The Internet has created more choice and diversity in news than ever before. With so many options, it can be hard for consumers to find the news they are interested in. And for all types of publishers – whether they are big or small, a traditional news site, a new digital player, a local new…

Sounds great. In this choice and diversity, we also get the blessings of fake news and propaganda, presented on equal terms as real news. What’s not to like?

In the world of print, publishers pay newsstands to display their newspapers and magazines so readers can discover them. Google provides these benefits at no cost to publishers.

Haha, yes but those newsstands also sell the papers! It is a revenue source for the news media, helping to pay for things like… journalism. Seriously mr Gingras, you know this of course. So let’s think of this part as a funny joke. Haha.

We constantly look for new ways to prioritize high quality content in our products and are also investing $300 million over three years in the Google News Initiative, which helps publishers develop new revenue streams and explore innovative ways of presenting news. This includes hundreds of projects from developing new fact-checking efforts, to boosting media literacy, to delivering almost 300,000 trainings to journalists in Europe.

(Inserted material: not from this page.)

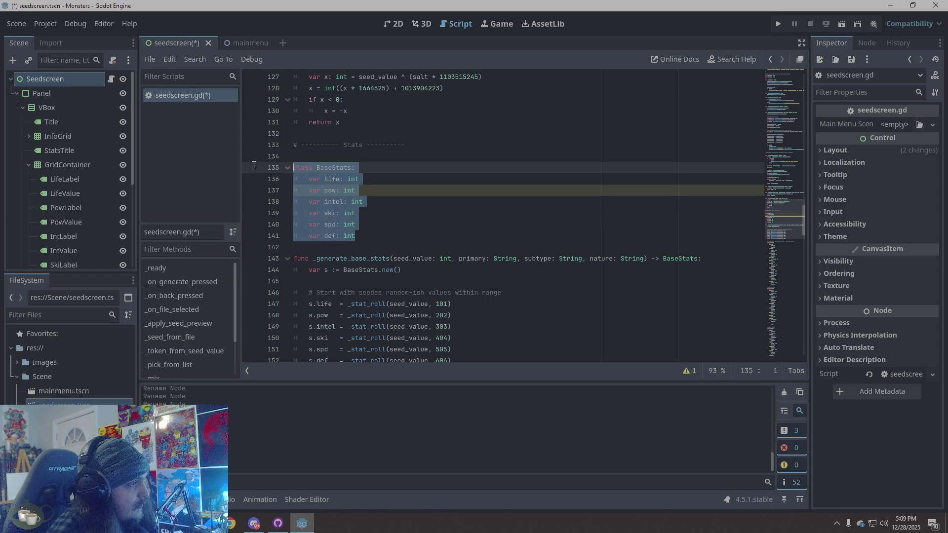
pyautogui.write('class BaseStats: \tvar life: int \tvar power: int \tvar intel: int \tvar ski: int \tvar spd: int \tvar def: int')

Sounds amazing. By the way, when you say “prioritize high quality content”, are you talking about Russian propaganda, ISIS videos or alt.right-conspiracy theories?

By working together we can continue to make progress.

Yes, you can start by sharing revenue, data and respect the rights of content owners.

It looks like the pattern will repeat itself and perhaps Commissioner Öttinger was still right: each country is not strong enough to push back. The idea of an EU-wide effort perhaps will not work as member states implement the rules separately and not at the same time. Google wins again.

One last point: will Google’s smaller competitors suffer? The thinking is that if a dominant player can ignore the rules, but smaller competitors cannot, competition will be held back. But that is assuming competition works as normal in the online markets, which is not the case (Metcalfe again) and the way to a better digital society should not be a race to the bottom anyway.